• [Consignes]
1 – Recopiez mot pour mot le passage de la critique de la bande dessinée sur Fréhel, de « C’est vous dire » à « ça me plaît. ».
2 – Résumez en deux phrases la critique de la bande dessinée sur Fréhel.
3 – Prolongez la critique de la bande dessinée sur Fréhel à partir de sa dernière phrase.

• [Extrait à lire]
********************

Fréhel
7.4
Fréhel

BD (divers) de Johann G. Louis (2018)

Nous avons un ami de la boutique qui en a après les biographies en bande dessinée. « Pouah ! dit-il, quand un auteur se lance dans une biographie, c’est qu’il n’a plus d’inspiration, c’est la fin, c’est une défaite ! ». Je ne saurais être aussi radical, mais il est vrai que le panorama de la bande dessinée a vu pas mal de ces édifices se construire ses dernières années. La plupart du temps il s’agit de commandes d’éditeurs visant à s’aligner sur des anniversaires de mort ou de naissance. Publier une bande dessinée sur une célébrité ça assure toujours un minimum de vente, ça intéresse les médias qui ne s’intéressent pas à la bédé mais qui vont justement s’extasier « oh dites donc ! Une bio de Trucmuche en BD, oh vraiment il fallait oser ! ». En plus, pour peu qu’on ait affaire a un personnage à résonance historique on est sûr de vendre quelques centaines d’exemplaires à des centres de documentation et à des bibliothèques, ces braves gens essayant d’extirper la jeunesse de ses écrans à coups de bandes dessinées pédagogiques toutes plus atroces les unes que les autres.
C’est vous dire si je regardais ce nouveau « roman graphique » avec méfiance. Il est vrai que ses jeunes éditeurs (Nada) s’étaient pour l’instant tenu à l’écart de l’argent facile, mais ce n’était pas suffisant pour me convaincre. Le sujet, certes, était pour moi attractif. Je ne connaissais pas grand chose à Fréhel, à part Tel qu’il est, qui est évidemment une excellente chanson. Mais tout de même le vieux Paname, les faubourgs, les Apaches, l’accent parigot, les caboulots, ça me plaît.


Et bien le livre m’a séduit. Dès l’introduction on sent que l’auteur s’est investi. Il part d’une anecdote de 1948 révélatrice et savoureuse, qui va éclairer toute la suite d’une certaine tristesse due à la mise en perspective. Suit un premier chapitre qui raconte la petite enfance de la future chanteuse. En Bretagne. Sa mère qui travaille en région parisienne abandonne en effet l’enfant aux mains de la grand mère à la campagne, et ce pour trois bonnes années. Puis elle se décide à la récupérer et la ramène à Courbevoie, où elle va en fait la laisser se débrouiller. Dès lors la pauvre gosse va se faire son éducation toute seule dans les rues et elle devient la narratrice. Le récit va progresser chronologiquement mais par souvenirs racontés à différents interlocuteurs… Un enfant, un chat, une voisine.

********************

• [Entrées extraites]
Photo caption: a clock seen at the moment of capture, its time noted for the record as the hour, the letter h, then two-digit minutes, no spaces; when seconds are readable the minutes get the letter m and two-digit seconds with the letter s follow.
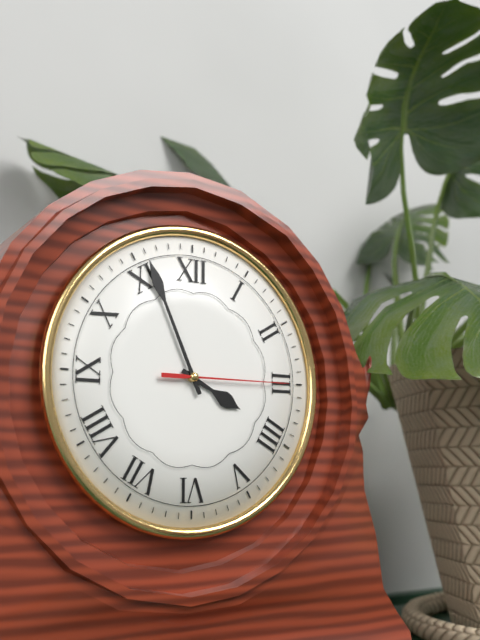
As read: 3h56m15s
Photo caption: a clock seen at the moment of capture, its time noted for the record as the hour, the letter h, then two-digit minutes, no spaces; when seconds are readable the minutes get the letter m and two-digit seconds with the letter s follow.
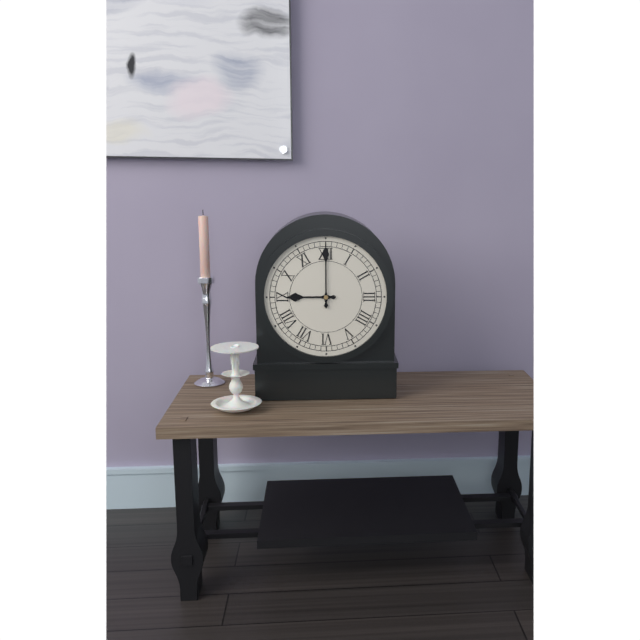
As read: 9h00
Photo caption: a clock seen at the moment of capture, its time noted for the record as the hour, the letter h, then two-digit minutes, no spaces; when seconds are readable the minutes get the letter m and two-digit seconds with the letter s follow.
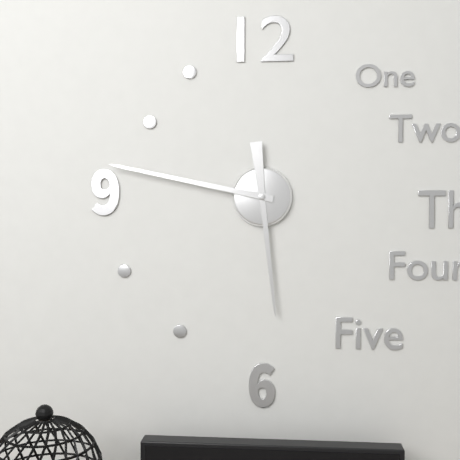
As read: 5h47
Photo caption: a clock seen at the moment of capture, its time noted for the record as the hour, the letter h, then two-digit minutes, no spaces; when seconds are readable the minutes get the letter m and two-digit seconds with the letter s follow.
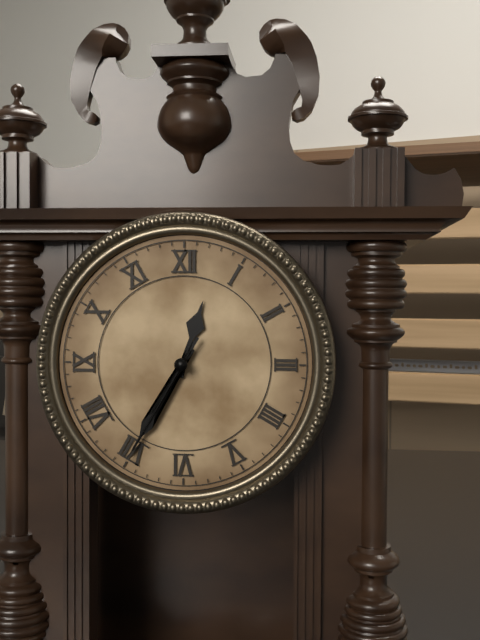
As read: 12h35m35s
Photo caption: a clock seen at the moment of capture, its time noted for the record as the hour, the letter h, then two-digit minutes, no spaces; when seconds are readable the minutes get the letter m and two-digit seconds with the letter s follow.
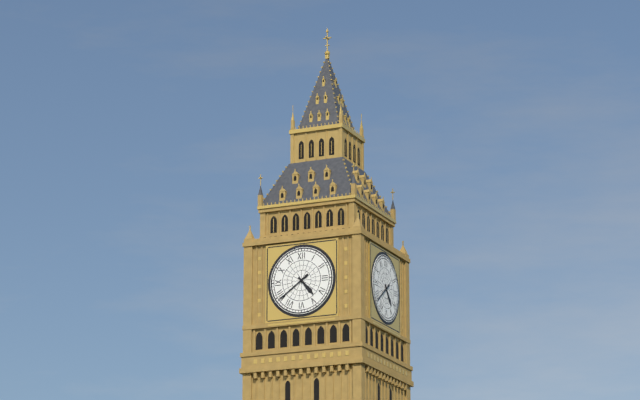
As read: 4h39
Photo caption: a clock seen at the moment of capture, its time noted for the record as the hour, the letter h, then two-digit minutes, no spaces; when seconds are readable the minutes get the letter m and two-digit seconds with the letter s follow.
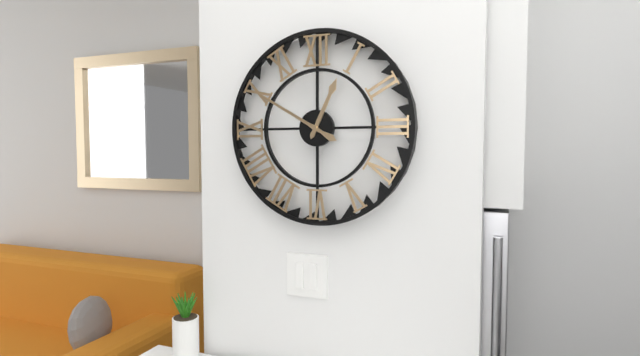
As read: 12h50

********************

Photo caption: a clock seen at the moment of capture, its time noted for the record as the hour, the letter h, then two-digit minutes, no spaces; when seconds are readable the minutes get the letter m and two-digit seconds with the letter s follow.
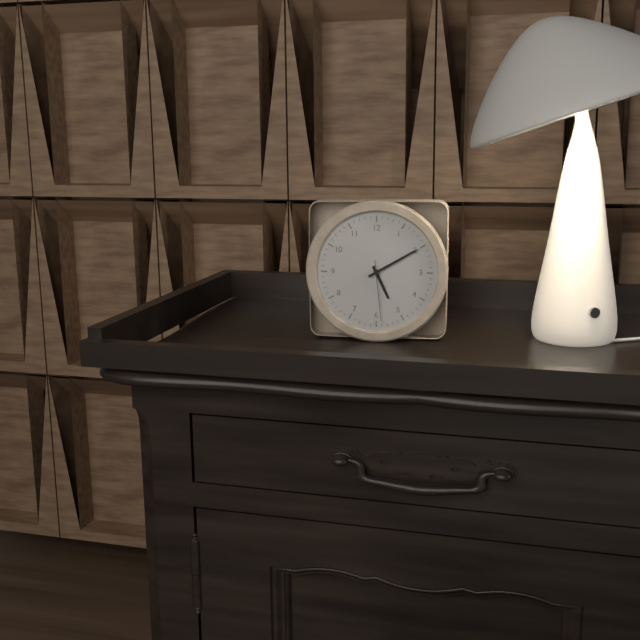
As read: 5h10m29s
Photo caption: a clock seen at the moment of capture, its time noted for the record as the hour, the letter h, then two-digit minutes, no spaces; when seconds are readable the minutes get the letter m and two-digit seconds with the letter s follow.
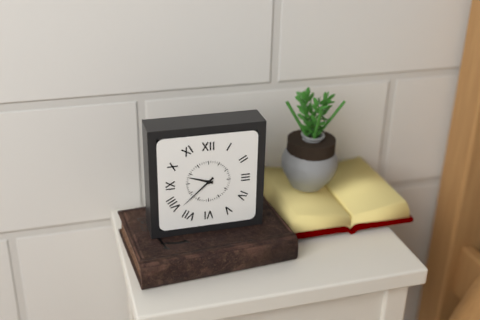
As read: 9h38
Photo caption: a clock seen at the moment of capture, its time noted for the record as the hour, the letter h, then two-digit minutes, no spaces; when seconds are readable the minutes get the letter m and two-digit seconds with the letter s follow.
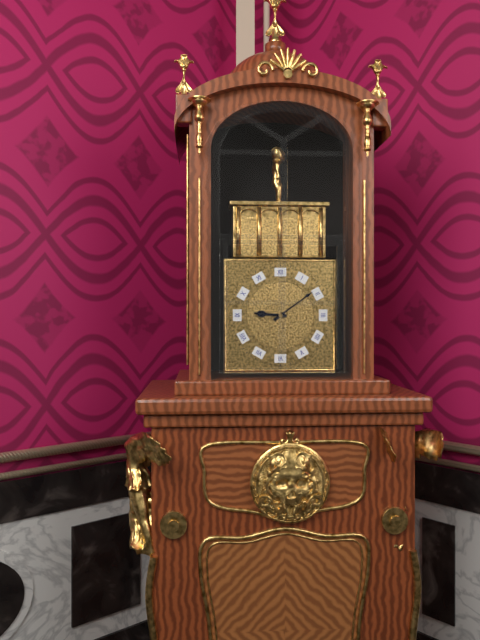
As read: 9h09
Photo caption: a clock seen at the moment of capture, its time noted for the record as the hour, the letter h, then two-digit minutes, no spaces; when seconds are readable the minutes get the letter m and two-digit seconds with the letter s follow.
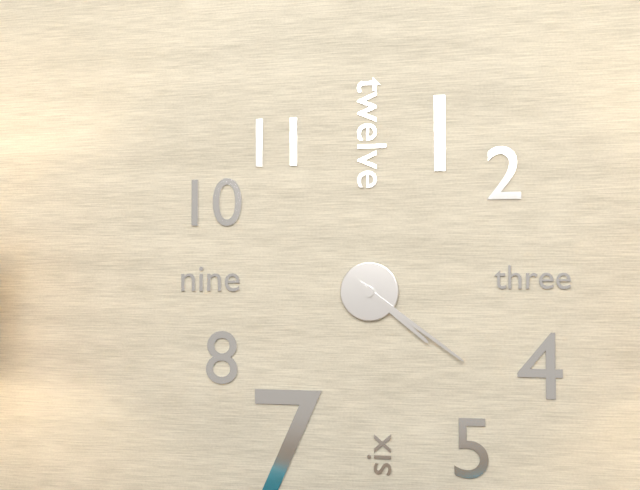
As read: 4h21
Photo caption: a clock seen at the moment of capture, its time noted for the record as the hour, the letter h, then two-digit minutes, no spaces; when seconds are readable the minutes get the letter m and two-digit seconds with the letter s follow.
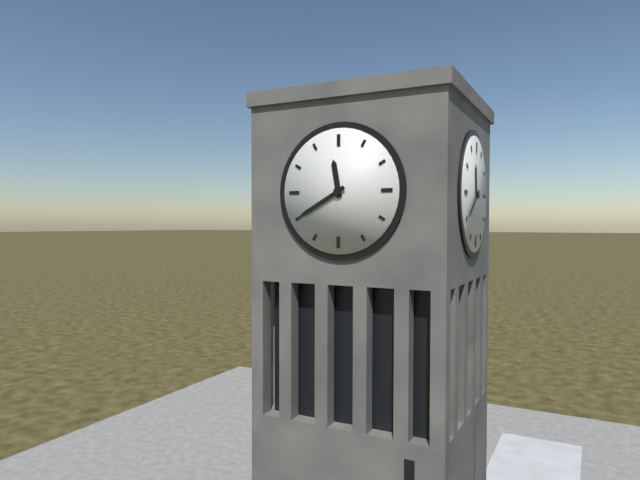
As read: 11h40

********************

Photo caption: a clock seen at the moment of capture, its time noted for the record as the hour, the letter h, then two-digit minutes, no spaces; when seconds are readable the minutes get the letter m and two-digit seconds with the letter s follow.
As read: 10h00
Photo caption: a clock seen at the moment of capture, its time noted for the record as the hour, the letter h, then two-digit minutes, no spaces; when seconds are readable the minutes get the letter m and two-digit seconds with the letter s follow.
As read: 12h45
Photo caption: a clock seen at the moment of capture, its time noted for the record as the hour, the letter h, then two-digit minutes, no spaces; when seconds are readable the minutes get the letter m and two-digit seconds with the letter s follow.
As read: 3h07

********************

• [Réponses par consigne]
1 –
C’est vous dire si je regardais ce nouveau « roman graphique » avec méfiance. Il est vrai que ses jeunes éditeurs (Nada) s’étaient pour l’instant tenu à l’écart de l’argent facile, mais ce n’était pas suffisant pour me convaincre. Le sujet, certes, était pour moi attractif. Je ne connaissais pas grand chose à Fréhel, à part Tel qu’il est, qui est évidemment une excellente chanson. Mais tout de même le vieux Paname, les faubourgs, les Apaches, l’accent parigot, les caboulots, ça me plaît.

2 – Malgré une méfiance déclarée envers les biographies en bande dessinée, souvent des commandes d'éditeurs alignées sur des anniversaires, la critique reconnaît que le livre de Johann G. Louis consacré à Fréhel a su convaincre. Après une anecdote de 1948, le récit suit l'enfance de la chanteuse, laissée chez sa grand-mère en Bretagne puis livrée à elle-même dans les rues de Courbevoie, au fil de souvenirs racontés à différents interlocuteurs.

3 –
Les décors ne sont pas insistants, mais bien présents et crédibles. Les costumes aussi sont bien étudiés en fonction des décennies qui passent (grosso-modo la première moitié du XXe siècle). Ici pas d’aberration anachroniques et pourtant — ouf— on est pas dans l’étalage de documentation photographique. Les trois années que Johan G. Louis a passé sur son sujet ont été digérées. « Pendant trois ans je pensais tout le temps à Fréhel, je mangeais avec elle, je me couchais avec elle et je me réveillais avec elle ! » me racontait-il l’autre matin dans un café de Pigalle. Car l’auteur aime Paris, il aime s’y promener à pied et il a souhaité montrer dans ces pages d’où venait la ville, ce qu’elle était avant, bien avant l’embourgeoisement de tous ses quartiers.


Johann G. Louis a une fascination pour les stars déchues et les femmes au caractère bien trempé… Sunset Boulevard, Bette Davis, Joan Crawford, voilà une partie de son univers. Conjuguée avec son affection pour la capitale, il fallait bien qu’il tombe un jour sur Fréhel. Bien que dessinant depuis toujours il n’avait pas envisagé de faire de la BD. Jusqu’à présent il était plutôt orienté sur le cinéma… Voyez ci-après la bande annonce d’un de ses courts-métrages.


Il s’est donc mis tardivement à la bande dessinée avec un premier album au titre remarquable, Shelley – Après l’autruche, tournez à droite, chez le Pélimantin en 2015. « Faire de la bande dessinée me repose de tous ses efforts qu’il faut déployer pour porter un projet de film. Les éditeurs de BD que j’ai rencontrés sont beaucoup moins chiants que les producteurs de ciné. [Johann a eu de la chance !] On ne vous renvoie pas quinze fois votre scénario pour changer une ligne par là, une ligne par ci. Dans le ciné, à la fin, quand tu peux tourner, ce que tu filmes n’a plus rien à voir avec ton scénario ! »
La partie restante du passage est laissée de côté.